START Dataset extract

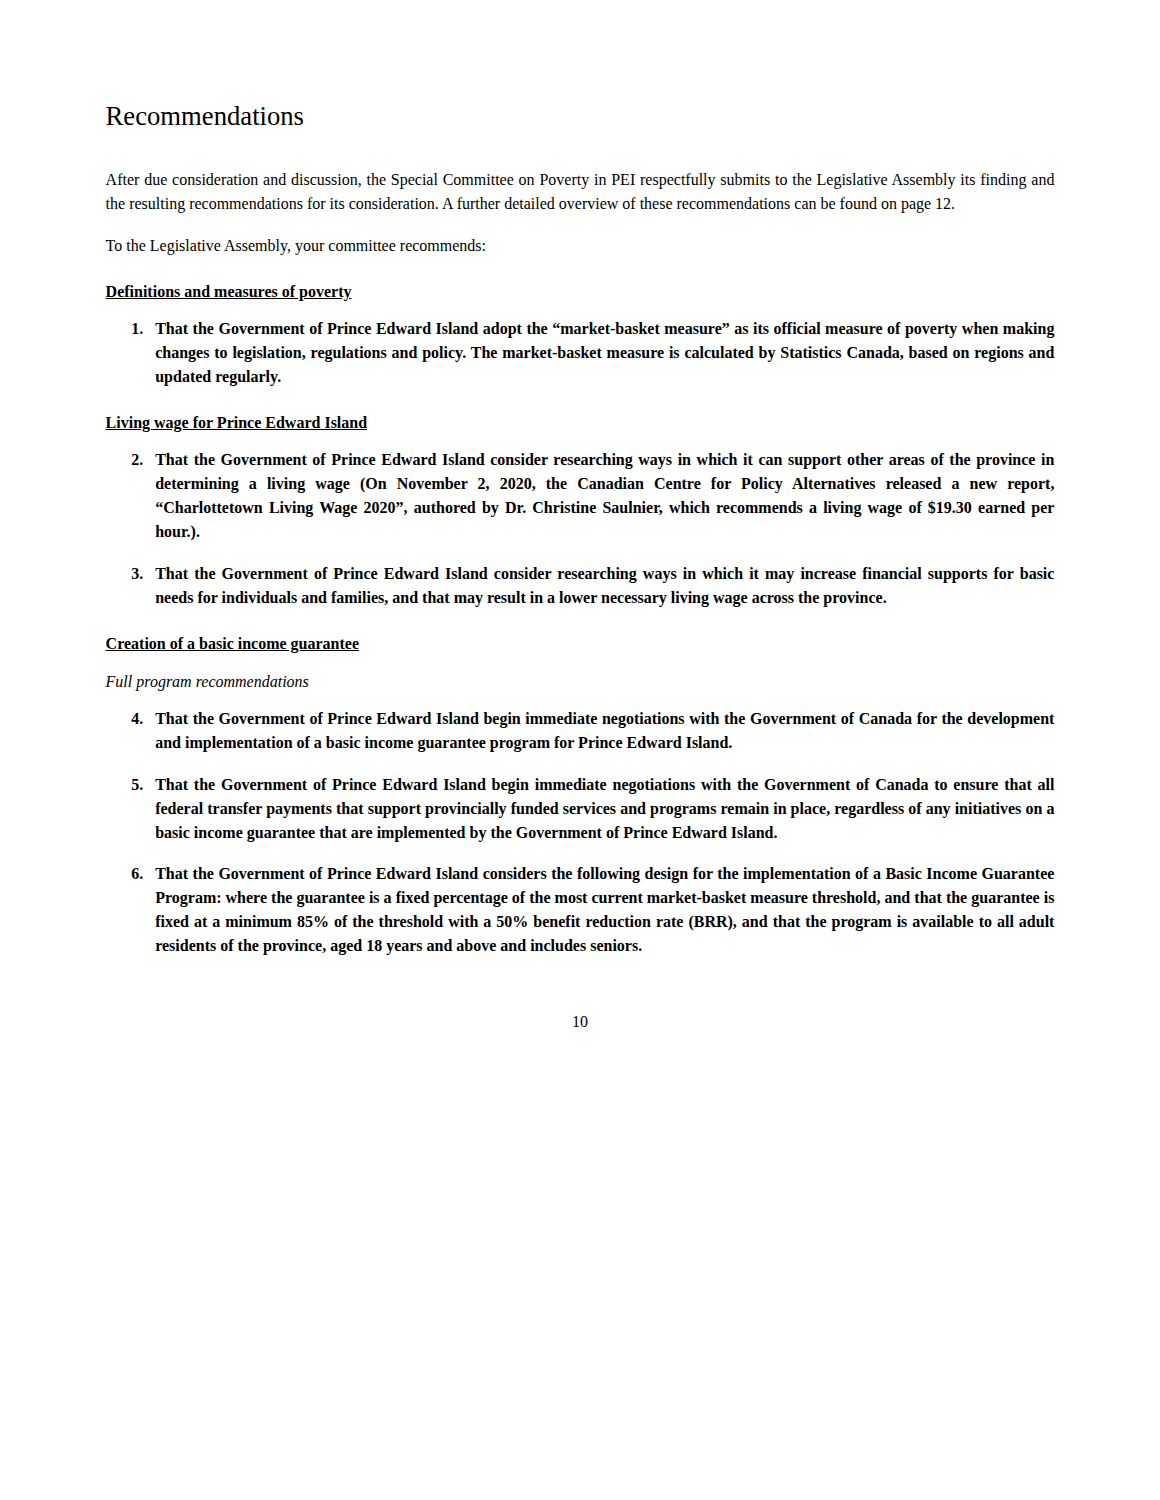Recommendations
After due consideration and discussion, the Special Committee on Poverty in PEI respectfully submits to the Legislative Assembly its finding and the resulting recommendations for its consideration. A further detailed overview of these recommendations can be found on page 12.
To the Legislative Assembly, your committee recommends:
Definitions and measures of poverty
That the Government of Prince Edward Island adopt the “market-basket measure” as its official measure of poverty when making changes to legislation, regulations and policy. The market-basket measure is calculated by Statistics Canada, based on regions and updated regularly.
Living wage for Prince Edward Island
That the Government of Prince Edward Island consider researching ways in which it can support other areas of the province in determining a living wage (On November 2, 2020, the Canadian Centre for Policy Alternatives released a new report, “Charlottetown Living Wage 2020”, authored by Dr. Christine Saulnier, which recommends a living wage of $19.30 earned per hour.).
That the Government of Prince Edward Island consider researching ways in which it may increase financial supports for basic needs for individuals and families, and that may result in a lower necessary living wage across the province.
Creation of a basic income guarantee
Full program recommendations
That the Government of Prince Edward Island begin immediate negotiations with the Government of Canada for the development and implementation of a basic income guarantee program for Prince Edward Island.
That the Government of Prince Edward Island begin immediate negotiations with the Government of Canada to ensure that all federal transfer payments that support provincially funded services and programs remain in place, regardless of any initiatives on a basic income guarantee that are implemented by the Government of Prince Edward Island.
That the Government of Prince Edward Island considers the following design for the implementation of a Basic Income Guarantee Program: where the guarantee is a fixed percentage of the most current market-basket measure threshold, and that the guarantee is fixed at a minimum 85% of the threshold with a 50% benefit reduction rate (BRR), and that the program is available to all adult residents of the province, aged 18 years and above and includes seniors.
10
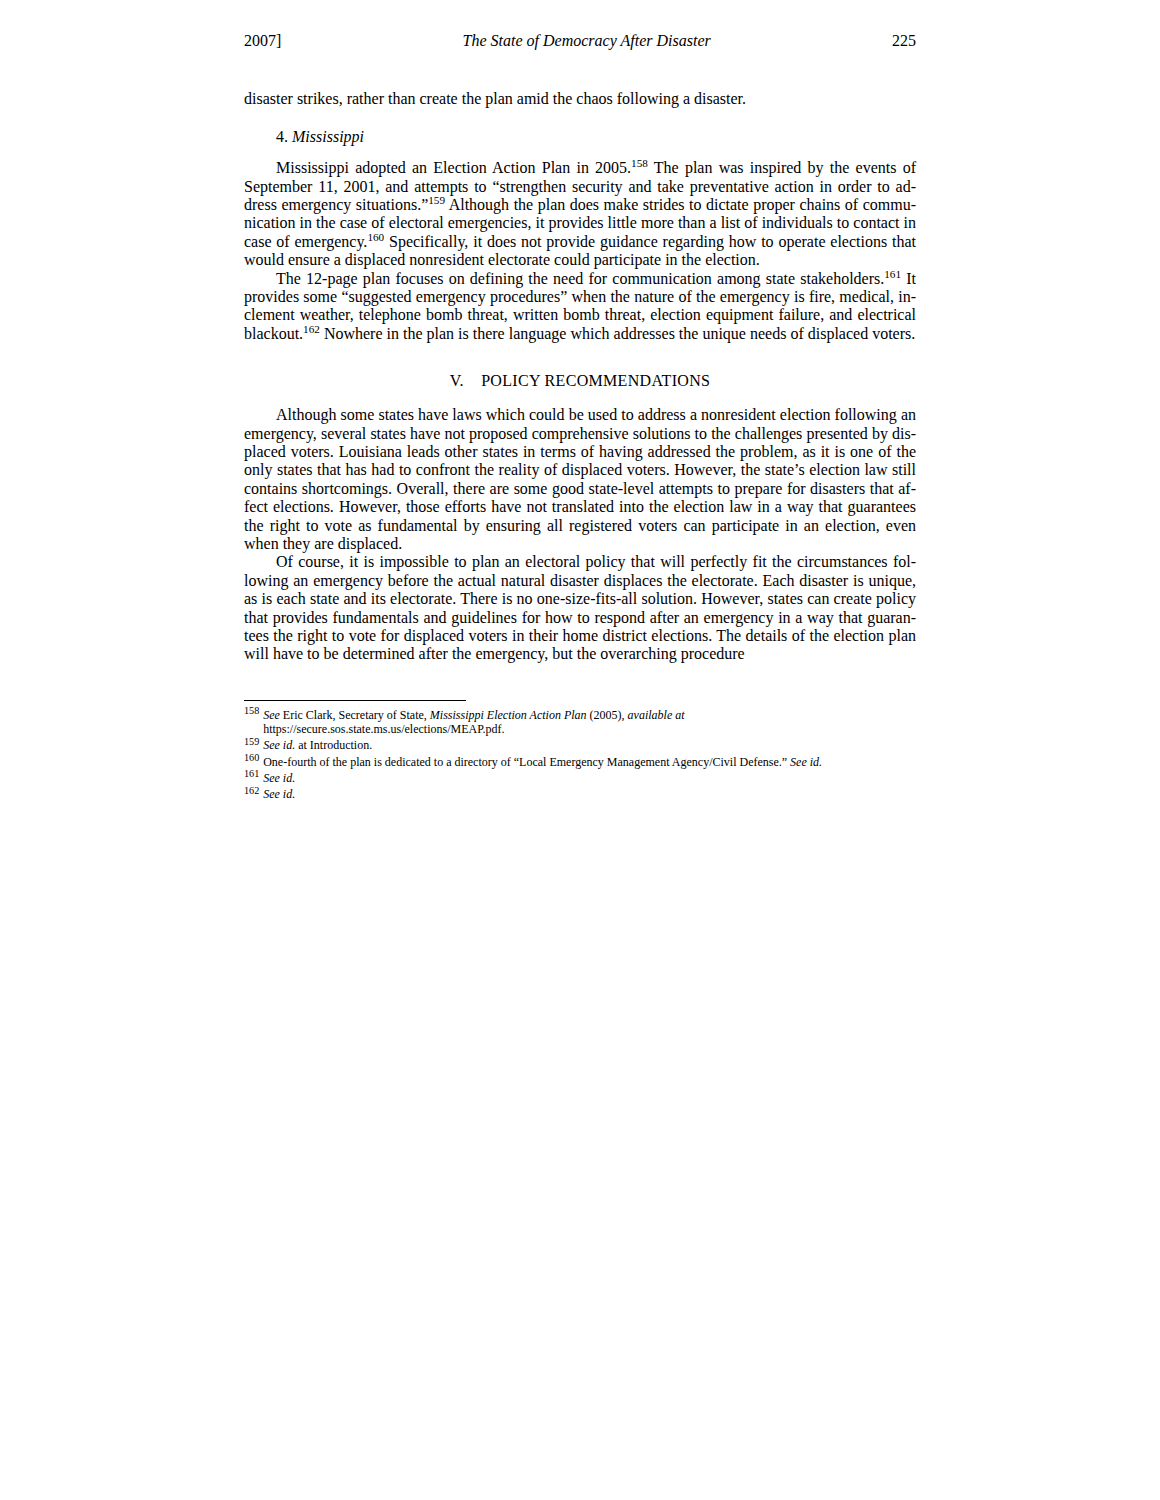2007] The State of Democracy After Disaster 225
disaster strikes, rather than create the plan amid the chaos following a disaster.
4. Mississippi
Mississippi adopted an Election Action Plan in 2005.158 The plan was inspired by the events of September 11, 2001, and attempts to “strengthen security and take preventative action in order to address emergency situations.”159 Although the plan does make strides to dictate proper chains of communication in the case of electoral emergencies, it provides little more than a list of individuals to contact in case of emergency.160 Specifically, it does not provide guidance regarding how to operate elections that would ensure a displaced nonresident electorate could participate in the election.
The 12-page plan focuses on defining the need for communication among state stakeholders.161 It provides some “suggested emergency procedures” when the nature of the emergency is fire, medical, inclement weather, telephone bomb threat, written bomb threat, election equipment failure, and electrical blackout.162 Nowhere in the plan is there language which addresses the unique needs of displaced voters.
V. POLICY RECOMMENDATIONS
Although some states have laws which could be used to address a nonresident election following an emergency, several states have not proposed comprehensive solutions to the challenges presented by displaced voters. Louisiana leads other states in terms of having addressed the problem, as it is one of the only states that has had to confront the reality of displaced voters. However, the state’s election law still contains shortcomings. Overall, there are some good state-level attempts to prepare for disasters that affect elections. However, those efforts have not translated into the election law in a way that guarantees the right to vote as fundamental by ensuring all registered voters can participate in an election, even when they are displaced.
Of course, it is impossible to plan an electoral policy that will perfectly fit the circumstances following an emergency before the actual natural disaster displaces the electorate. Each disaster is unique, as is each state and its electorate. There is no one-size-fits-all solution. However, states can create policy that provides fundamentals and guidelines for how to respond after an emergency in a way that guarantees the right to vote for displaced voters in their home district elections. The details of the election plan will have to be determined after the emergency, but the overarching procedure
158 See Eric Clark, Secretary of State, Mississippi Election Action Plan (2005), available at https://secure.sos.state.ms.us/elections/MEAP.pdf.
159 See id. at Introduction.
160 One-fourth of the plan is dedicated to a directory of “Local Emergency Management Agency/Civil Defense.” See id.
161 See id.
162 See id.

END Dataset extract

Set down again, exactly, the lines of the material above from its first line to the one with "After due consideration", inclusive. Leave the pictures out.

Recommendations
After due consideration and discussion, the Special Committee on Poverty in PEI respectfully submits to the Legislative Assembly its finding and the resulting recommendations for its consideration. A further detailed overview of these recommendations can be found on page 12.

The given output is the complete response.